Continued wet storage of Magnox fuel poses special dangers due to the high potential of corrosion of metallic uranium. The decay of metallic uranium while stored in water produces uranium oxide and uranium hydride, both of which are flammable. Discharges of radioactive Technetium-99 (Tc-99) from Magnox reprocessing, were finally abated by some 95 to 98 percent after a decade long battle with the British government waged by Bellona to add Tetraphenylphosphonium bromide (TPP) to liquid waste emissions from Sellafield’s Magnox fuel reprocessing plant.

Dr. Adrian Simper of the NDA said several contingencies were being weighed if Magnox reprocessing did not hit its target.
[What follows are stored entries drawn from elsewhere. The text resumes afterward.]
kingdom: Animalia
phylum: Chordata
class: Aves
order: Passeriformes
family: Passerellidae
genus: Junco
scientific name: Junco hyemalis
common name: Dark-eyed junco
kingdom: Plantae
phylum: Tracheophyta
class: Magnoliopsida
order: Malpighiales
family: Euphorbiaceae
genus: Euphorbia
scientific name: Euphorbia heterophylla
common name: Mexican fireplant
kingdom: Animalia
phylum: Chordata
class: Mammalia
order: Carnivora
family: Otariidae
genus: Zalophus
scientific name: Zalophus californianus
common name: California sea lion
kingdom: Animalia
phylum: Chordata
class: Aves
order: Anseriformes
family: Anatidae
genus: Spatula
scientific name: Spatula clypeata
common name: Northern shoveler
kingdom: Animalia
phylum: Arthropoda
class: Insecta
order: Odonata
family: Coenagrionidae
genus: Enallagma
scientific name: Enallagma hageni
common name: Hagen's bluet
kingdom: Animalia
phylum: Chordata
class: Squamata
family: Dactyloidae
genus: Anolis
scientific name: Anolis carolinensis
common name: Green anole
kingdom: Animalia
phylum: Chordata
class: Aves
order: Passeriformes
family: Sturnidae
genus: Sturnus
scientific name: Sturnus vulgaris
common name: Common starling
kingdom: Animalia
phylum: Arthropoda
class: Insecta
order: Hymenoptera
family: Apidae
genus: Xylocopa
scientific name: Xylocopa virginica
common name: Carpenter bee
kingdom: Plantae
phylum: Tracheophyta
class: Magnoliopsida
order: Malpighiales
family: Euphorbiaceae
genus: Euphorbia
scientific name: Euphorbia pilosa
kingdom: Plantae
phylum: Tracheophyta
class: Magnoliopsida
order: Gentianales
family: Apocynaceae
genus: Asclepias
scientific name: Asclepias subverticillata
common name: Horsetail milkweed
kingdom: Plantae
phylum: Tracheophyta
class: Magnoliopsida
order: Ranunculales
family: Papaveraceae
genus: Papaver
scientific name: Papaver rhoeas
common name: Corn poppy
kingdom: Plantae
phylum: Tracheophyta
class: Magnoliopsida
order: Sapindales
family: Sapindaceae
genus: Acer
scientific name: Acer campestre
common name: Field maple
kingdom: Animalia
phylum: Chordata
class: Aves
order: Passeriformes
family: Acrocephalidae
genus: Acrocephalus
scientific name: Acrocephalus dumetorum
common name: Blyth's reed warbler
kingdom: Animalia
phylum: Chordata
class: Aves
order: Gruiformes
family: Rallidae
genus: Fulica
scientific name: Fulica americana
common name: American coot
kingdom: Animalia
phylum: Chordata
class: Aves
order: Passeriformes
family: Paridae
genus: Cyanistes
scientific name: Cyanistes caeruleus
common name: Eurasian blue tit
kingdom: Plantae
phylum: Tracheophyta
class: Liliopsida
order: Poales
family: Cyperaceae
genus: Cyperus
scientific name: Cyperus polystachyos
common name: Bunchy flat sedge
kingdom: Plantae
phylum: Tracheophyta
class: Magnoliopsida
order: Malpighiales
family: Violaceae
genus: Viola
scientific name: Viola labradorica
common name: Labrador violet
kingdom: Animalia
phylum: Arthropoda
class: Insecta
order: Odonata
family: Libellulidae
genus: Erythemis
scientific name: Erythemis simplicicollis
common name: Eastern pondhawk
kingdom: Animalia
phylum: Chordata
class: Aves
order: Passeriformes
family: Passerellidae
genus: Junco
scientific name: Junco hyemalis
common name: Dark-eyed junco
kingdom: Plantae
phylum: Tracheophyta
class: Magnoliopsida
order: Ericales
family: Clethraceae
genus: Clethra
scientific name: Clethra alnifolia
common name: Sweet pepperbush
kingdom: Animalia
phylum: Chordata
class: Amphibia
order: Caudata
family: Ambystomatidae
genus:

Storing the fuel in reactors was one approach that he said was less than ideal. The other was drying out the fuel.

Leaving fuel in reactors would not, however, leave the reactors themselves “in an end state,” said Simper, while drying the fuel would require investments in additional technologies.

“Should reprocessing break down we have investments in alternatives to bring forward,” said Simper. “If Magnox reprocessing fails we will explore fuel drying technologies – we are at the edge of performance levels we can have before bringing in contingency plans.”

Bostok added that Magnox reprocessing does not lead to enormous amounts of radioactive liquor, but some two thirds to a quarter less.  

Britain’s Office of Nuclear Regulation concluded, however, that the ideal situation was that all fuel from the Magnox reactors would be reprocessed. 

Conference joint statement

The gathered parties concluded the conference by issuing a joint statement (downloadable at right) stressing the importance of maintaining “precise information as basis for Norway’s emergency preparedness” and said, “abroad contact base including, of course, NGOs, is essential.

“We are making significant progress in improving safety Sellafield and we are committed to safe, secure stewardship of our site,” wrote Kilss McNeel, director of Environment, Health and Safety at Sellafield in the joint statement. “We are doing this against a backdrop of reducing risks in our operations, especially in the area of highly active waste. Reducing HAL stocks is always an important focus of this conference.”

She stressed that Sellafield was ahead of regulators’ schedules in this regard.

The gathered parties stressed the transparency that the annual conferences allow for and underscored that the would continue in an open spirit “until the goals that are set are reached.”